Assigned task: Set down the material exactly. Keep every line.
◆ ◆ ◆
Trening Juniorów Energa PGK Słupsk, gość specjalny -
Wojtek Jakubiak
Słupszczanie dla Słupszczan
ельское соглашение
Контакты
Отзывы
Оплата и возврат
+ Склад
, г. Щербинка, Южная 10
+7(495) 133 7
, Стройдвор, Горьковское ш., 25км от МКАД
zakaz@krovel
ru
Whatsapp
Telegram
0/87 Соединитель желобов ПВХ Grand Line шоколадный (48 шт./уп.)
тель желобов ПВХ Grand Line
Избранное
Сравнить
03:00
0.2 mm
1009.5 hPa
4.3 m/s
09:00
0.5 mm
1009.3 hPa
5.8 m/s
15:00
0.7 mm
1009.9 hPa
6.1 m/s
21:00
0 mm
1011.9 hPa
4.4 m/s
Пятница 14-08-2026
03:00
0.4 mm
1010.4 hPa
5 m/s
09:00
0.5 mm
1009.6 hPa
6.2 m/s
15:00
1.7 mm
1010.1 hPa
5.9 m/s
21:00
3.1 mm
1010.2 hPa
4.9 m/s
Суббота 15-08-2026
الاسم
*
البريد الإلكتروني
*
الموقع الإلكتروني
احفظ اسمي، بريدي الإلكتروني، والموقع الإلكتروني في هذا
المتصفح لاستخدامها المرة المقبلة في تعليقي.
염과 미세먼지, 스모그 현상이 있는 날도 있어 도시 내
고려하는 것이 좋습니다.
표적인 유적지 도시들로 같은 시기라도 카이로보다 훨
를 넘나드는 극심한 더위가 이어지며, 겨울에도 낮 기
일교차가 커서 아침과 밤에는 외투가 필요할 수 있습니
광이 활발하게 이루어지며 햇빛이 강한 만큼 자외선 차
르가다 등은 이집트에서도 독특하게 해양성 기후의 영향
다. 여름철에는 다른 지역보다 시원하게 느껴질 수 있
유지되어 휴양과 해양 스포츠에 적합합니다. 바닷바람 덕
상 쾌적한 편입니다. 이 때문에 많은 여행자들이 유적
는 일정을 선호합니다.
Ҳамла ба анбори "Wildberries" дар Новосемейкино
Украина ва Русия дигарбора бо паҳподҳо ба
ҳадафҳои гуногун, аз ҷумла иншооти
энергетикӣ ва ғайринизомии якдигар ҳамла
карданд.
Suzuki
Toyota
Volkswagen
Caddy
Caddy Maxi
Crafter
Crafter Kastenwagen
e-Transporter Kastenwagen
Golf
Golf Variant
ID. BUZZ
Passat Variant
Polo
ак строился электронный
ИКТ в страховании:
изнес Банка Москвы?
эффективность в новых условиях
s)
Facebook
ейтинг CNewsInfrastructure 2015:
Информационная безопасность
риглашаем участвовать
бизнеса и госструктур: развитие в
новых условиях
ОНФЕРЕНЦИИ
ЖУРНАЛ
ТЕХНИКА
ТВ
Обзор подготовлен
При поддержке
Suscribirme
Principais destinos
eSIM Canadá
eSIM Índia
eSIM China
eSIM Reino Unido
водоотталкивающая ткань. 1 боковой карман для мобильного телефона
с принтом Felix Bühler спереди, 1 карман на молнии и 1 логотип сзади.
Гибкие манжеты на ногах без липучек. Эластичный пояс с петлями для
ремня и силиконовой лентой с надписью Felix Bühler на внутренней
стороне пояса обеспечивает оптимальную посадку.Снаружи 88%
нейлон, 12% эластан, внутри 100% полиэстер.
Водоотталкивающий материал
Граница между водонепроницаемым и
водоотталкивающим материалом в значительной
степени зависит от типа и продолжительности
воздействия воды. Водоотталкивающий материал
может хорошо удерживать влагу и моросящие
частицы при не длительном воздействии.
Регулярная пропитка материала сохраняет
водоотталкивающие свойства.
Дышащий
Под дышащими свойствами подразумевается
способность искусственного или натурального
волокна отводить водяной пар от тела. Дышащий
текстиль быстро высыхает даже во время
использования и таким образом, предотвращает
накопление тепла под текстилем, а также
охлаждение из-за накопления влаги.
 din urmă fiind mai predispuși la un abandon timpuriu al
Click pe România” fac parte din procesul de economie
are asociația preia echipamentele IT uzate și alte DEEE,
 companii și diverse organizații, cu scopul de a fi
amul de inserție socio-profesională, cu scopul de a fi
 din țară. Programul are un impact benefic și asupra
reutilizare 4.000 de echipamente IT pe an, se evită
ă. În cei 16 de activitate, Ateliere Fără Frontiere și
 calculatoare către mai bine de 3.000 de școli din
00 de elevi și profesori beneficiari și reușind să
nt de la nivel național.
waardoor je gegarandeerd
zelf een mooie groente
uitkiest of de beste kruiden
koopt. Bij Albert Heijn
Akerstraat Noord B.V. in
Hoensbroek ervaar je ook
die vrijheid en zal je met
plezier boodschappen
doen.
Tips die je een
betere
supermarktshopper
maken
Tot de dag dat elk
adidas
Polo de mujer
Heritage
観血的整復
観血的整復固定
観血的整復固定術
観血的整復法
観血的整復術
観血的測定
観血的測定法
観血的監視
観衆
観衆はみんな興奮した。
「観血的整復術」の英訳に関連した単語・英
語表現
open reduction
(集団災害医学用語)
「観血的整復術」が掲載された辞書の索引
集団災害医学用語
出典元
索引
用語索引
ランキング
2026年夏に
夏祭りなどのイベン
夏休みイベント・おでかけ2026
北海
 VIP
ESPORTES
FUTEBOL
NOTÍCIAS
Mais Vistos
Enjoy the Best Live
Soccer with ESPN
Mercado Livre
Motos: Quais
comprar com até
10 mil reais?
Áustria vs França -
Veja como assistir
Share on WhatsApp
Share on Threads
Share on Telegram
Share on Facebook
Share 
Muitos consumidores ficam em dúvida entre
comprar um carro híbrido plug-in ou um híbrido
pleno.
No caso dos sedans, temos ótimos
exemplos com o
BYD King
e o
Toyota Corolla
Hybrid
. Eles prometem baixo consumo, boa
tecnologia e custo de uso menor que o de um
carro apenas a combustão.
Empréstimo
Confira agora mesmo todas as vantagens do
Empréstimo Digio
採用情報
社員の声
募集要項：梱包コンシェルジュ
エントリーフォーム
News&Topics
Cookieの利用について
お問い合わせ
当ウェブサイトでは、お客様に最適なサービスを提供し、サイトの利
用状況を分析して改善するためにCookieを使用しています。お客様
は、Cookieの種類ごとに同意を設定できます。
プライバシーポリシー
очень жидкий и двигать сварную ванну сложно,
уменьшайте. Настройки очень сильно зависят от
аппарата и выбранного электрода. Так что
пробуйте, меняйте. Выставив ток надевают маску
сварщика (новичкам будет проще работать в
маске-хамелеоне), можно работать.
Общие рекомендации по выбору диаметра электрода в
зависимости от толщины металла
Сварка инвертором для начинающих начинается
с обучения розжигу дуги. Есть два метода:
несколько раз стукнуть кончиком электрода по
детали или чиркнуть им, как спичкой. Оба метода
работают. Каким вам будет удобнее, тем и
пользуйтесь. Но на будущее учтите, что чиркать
◆ ◆ ◆
Task output:
Trening Juniorów Energa PGK Słupsk, gość specjalny -
Wojtek Jakubiak
Słupszczanie dla Słupszczan
ельское соглашение
Контакты
Отзывы
Оплата и возврат
+ Склад
, г. Щербинка, Южная 10
+7(495) 133 7
, Стройдвор, Горьковское ш., 25км от МКАД
zakaz@krovel
ru
Whatsapp
Telegram
0/87 Соединитель желобов ПВХ Grand Line шоколадный (48 шт./уп.)
тель желобов ПВХ Grand Line
Избранное
Сравнить
03:00
0.2 mm
1009.5 hPa
4.3 m/s
09:00
0.5 mm
1009.3 hPa
5.8 m/s
15:00
0.7 mm
1009.9 hPa
6.1 m/s
21:00
0 mm
1011.9 hPa
4.4 m/s
Пятница 14-08-2026
03:00
0.4 mm
1010.4 hPa
5 m/s
09:00
0.5 mm
1009.6 hPa
6.2 m/s
15:00
1.7 mm
1010.1 hPa
5.9 m/s
21:00
3.1 mm
1010.2 hPa
4.9 m/s
Суббота 15-08-2026
الاسم
*
البريد الإلكتروني
*
الموقع الإلكتروني
احفظ اسمي، بريدي الإلكتروني، والموقع الإلكتروني في هذا
المتصفح لاستخدامها المرة المقبلة في تعليقي.
염과 미세먼지, 스모그 현상이 있는 날도 있어 도시 내
고려하는 것이 좋습니다.
표적인 유적지 도시들로 같은 시기라도 카이로보다 훨
를 넘나드는 극심한 더위가 이어지며, 겨울에도 낮 기
일교차가 커서 아침과 밤에는 외투가 필요할 수 있습니
광이 활발하게 이루어지며 햇빛이 강한 만큼 자외선 차
르가다 등은 이집트에서도 독특하게 해양성 기후의 영향
다. 여름철에는 다른 지역보다 시원하게 느껴질 수 있
유지되어 휴양과 해양 스포츠에 적합합니다. 바닷바람 덕
상 쾌적한 편입니다. 이 때문에 많은 여행자들이 유적
는 일정을 선호합니다.
Ҳамла ба анбори "Wildberries" дар Новосемейкино
Украина ва Русия дигарбора бо паҳподҳо ба
ҳадафҳои гуногун, аз ҷумла иншооти
энергетикӣ ва ғайринизомии якдигар ҳамла
карданд.
Suzuki
Toyota
Volkswagen
Caddy
Caddy Maxi
Crafter
Crafter Kastenwagen
e-Transporter Kastenwagen
Golf
Golf Variant
ID. BUZZ
Passat Variant
Polo
ак строился электронный
ИКТ в страховании:
изнес Банка Москвы?
эффективность в новых условиях
s)
Facebook
ейтинг CNewsInfrastructure 2015:
Информационная безопасность
риглашаем участвовать
бизнеса и госструктур: развитие в
новых условиях
ОНФЕРЕНЦИИ
ЖУРНАЛ
ТЕХНИКА
ТВ
Обзор подготовлен
При поддержке
Suscribirme
Principais destinos
eSIM Canadá
eSIM Índia
eSIM China
eSIM Reino Unido
водоотталкивающая ткань. 1 боковой карман для мобильного телефона
с принтом Felix Bühler спереди, 1 карман на молнии и 1 логотип сзади.
Гибкие манжеты на ногах без липучек. Эластичный пояс с петлями для
ремня и силиконовой лентой с надписью Felix Bühler на внутренней
стороне пояса обеспечивает оптимальную посадку.Снаружи 88%
нейлон, 12% эластан, внутри 100% полиэстер.
Водоотталкивающий материал
Граница между водонепроницаемым и
водоотталкивающим материалом в значительной
степени зависит от типа и продолжительности
воздействия воды. Водоотталкивающий материал
может хорошо удерживать влагу и моросящие
частицы при не длительном воздействии.
Регулярная пропитка материала сохраняет
водоотталкивающие свойства.
Дышащий
Под дышащими свойствами подразумевается
способность искусственного или натурального
волокна отводить водяной пар от тела. Дышащий
текстиль быстро высыхает даже во время
использования и таким образом, предотвращает
накопление тепла под текстилем, а также
охлаждение из-за накопления влаги.
 din urmă fiind mai predispuși la un abandon timpuriu al
Click pe România” fac parte din procesul de economie
are asociația preia echipamentele IT uzate și alte DEEE,
 companii și diverse organizații, cu scopul de a fi
amul de inserție socio-profesională, cu scopul de a fi
 din țară. Programul are un impact benefic și asupra
reutilizare 4.000 de echipamente IT pe an, se evită
ă. În cei 16 de activitate, Ateliere Fără Frontiere și
 calculatoare către mai bine de 3.000 de școli din
00 de elevi și profesori beneficiari și reușind să
nt de la nivel național.
waardoor je gegarandeerd
zelf een mooie groente
uitkiest of de beste kruiden
koopt. Bij Albert Heijn
Akerstraat Noord B.V. in
Hoensbroek ervaar je ook
die vrijheid en zal je met
plezier boodschappen
doen.
Tips die je een
betere
supermarktshopper
maken
Tot de dag dat elk
adidas
Polo de mujer
Heritage
観血的整復
観血的整復固定
観血的整復固定術
観血的整復法
観血的整復術
観血的測定
観血的測定法
観血的監視
観衆
観衆はみんな興奮した。
「観血的整復術」の英訳に関連した単語・英
語表現
open reduction
(集団災害医学用語)
「観血的整復術」が掲載された辞書の索引
集団災害医学用語
出典元
索引
用語索引
ランキング
2026年夏に
夏祭りなどのイベン
夏休みイベント・おでかけ2026
北海
 VIP
ESPORTES
FUTEBOL
NOTÍCIAS
Mais Vistos
Enjoy the Best Live
Soccer with ESPN
Mercado Livre
Motos: Quais
comprar com até
10 mil reais?
Áustria vs França -
Veja como assistir
Share on WhatsApp
Share on Threads
Share on Telegram
Share on Facebook
Share 
Muitos consumidores ficam em dúvida entre
comprar um carro híbrido plug-in ou um híbrido
pleno.
No caso dos sedans, temos ótimos
exemplos com o
BYD King
e o
Toyota Corolla
Hybrid
. Eles prometem baixo consumo, boa
tecnologia e custo de uso menor que o de um
carro apenas a combustão.
Empréstimo
Confira agora mesmo todas as vantagens do
Empréstimo Digio
採用情報
社員の声
募集要項：梱包コンシェルジュ
エントリーフォーム
News&Topics
Cookieの利用について
お問い合わせ
当ウェブサイトでは、お客様に最適なサービスを提供し、サイトの利
用状況を分析して改善するためにCookieを使用しています。お客様
は、Cookieの種類ごとに同意を設定できます。
プライバシーポリシー
очень жидкий и двигать сварную ванну сложно,
уменьшайте. Настройки очень сильно зависят от
аппарата и выбранного электрода. Так что
пробуйте, меняйте. Выставив ток надевают маску
сварщика (новичкам будет проще работать в
маске-хамелеоне), можно работать.
Общие рекомендации по выбору диаметра электрода в
зависимости от толщины металла
Сварка инвертором для начинающих начинается
с обучения розжигу дуги. Есть два метода:
несколько раз стукнуть кончиком электрода по
детали или чиркнуть им, как спичкой. Оба метода
работают. Каким вам будет удобнее, тем и
пользуйтесь. Но на будущее учтите, что чиркать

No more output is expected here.